**PARTS OF THE EXERCISE**
**1)** Retype, word for word, the part of the Elijah study that opens with the words containing "But he also" and closes with "back to Jehovah.".
**2)** According to the Elijah study, which verse in Malachi holds the prophecy that Elijah will restore the children back to the fathers?
**3)** Carry on the Elijah study from the point where it stops.

**PAGE EXTRACT**
▽

There is no fear of God in Ahab's mind or that of Jezebel's.
Time for godliness to step in... Introducing God's amazing prophet!
When you get to chapter 17 you are introduced to Elijah and I really want
to only have a look at verse 1 in this study because he bursts onto the
1 Kings 17:1 Now Elijah the Tishbite, from Tishbe in Gilead, said to Ahab,
"As the LORD, the God of Israel, lives, whom I serve, there will be neither
dew nor rain in the next few years except at my word."
There is no genealogy given about Elijah. He is a little bit like
Melchizedek in that there is no family history... he just appears. He is a
really interesting character almost like Peter in the New Testament. He had
some really good strengths but he has also got massive weaknesses. He is
someone you can relate to - he is not a superman... he has many weaknesses.
But he also does some wonderful things for the Lord. He is the first person
to raise someone from the dead and we know that he himself did not
experience death - he was taken away in a chariot. When you get into the
New Testament he appears with Moses on the Mount of Transfiguration to talk
about Christ going to the Cross. He is probably one of the two witnesses
that return in the last days. So Elijah, and the Spirit of Elijah, in the
Jewish mind, is really big. He will restore the children back to the
fathers as the prophecy in Malachi 4:6 tells us. In other words, his
ministry is one of restoration. He will bring the people back to Jehovah.

△

**DATA RECORDS**
▽

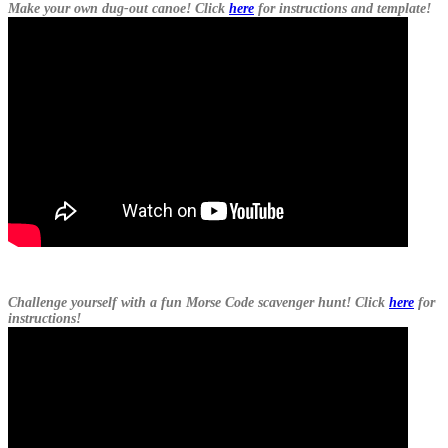
Make your own dug-out canoe! Click
here
for instructions and template!
Challenge yourself with a fun Morse Code scavenger hunt! Click
here
for
instructions!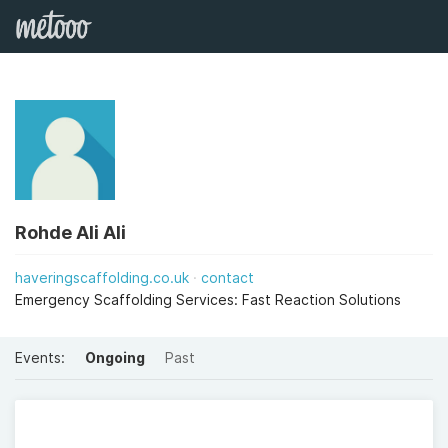
Rohde Ali Ali
haveringscaffolding.co.uk
contact
Emergency Scaffolding Services: Fast Reaction Solutions
Events:
Ongoing
Past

△

**SOLVED PROBLEMS**
**1)**
But he also does some wonderful things for the Lord. He is the first person
to raise someone from the dead and we know that he himself did not
experience death - he was taken away in a chariot. When you get into the
New Testament he appears with Moses on the Mount of Transfiguration to talk
about Christ going to the Cross. He is probably one of the two witnesses
that return in the last days. So Elijah, and the Spirit of Elijah, in the
Jewish mind, is really big. He will restore the children back to the
fathers as the prophecy in Malachi 4:6 tells us. In other words, his
ministry is one of restoration. He will bring the people back to Jehovah.

**2)** Malachi 4:6

**3)**
Elijah the Tishbite came from the inhabitants of Gilead. Apparently Gilead
was a wild, rugged country area... a farming area. They were known for
their really rough life style in the way that they lived. So he just turns
up and says to Ahab
'As the Lord, the God of Israel lives before whom I stand, surely there
shall be neither dew nor rain these years, except by my word.'
The only thing that is really said about him is in the book of James and
what James says gives you a little hint into some part of his life because
you don't know how God was dealing with him through all of this time. In
James chapter 5 verse 16-18 it says:
James 5:16-18 ...The prayer of a righteous man is powerful and
effective. (17) Elijah was a man just like us. He prayed earnestly that
it would not rain, and it did not rain on the land for three and a half
years. (18) Again he prayed, and the heavens gave rain, and the earth
produced its crops.
So James is speaking of a righteous man and then he gives the example of
Elijah. Elijah was a man with a nature like ours. So straight away he is
saying that this guy wasn't perfect. And he prayed earnestly that it might
not rain; and it did not rain on the earth for three years and six months!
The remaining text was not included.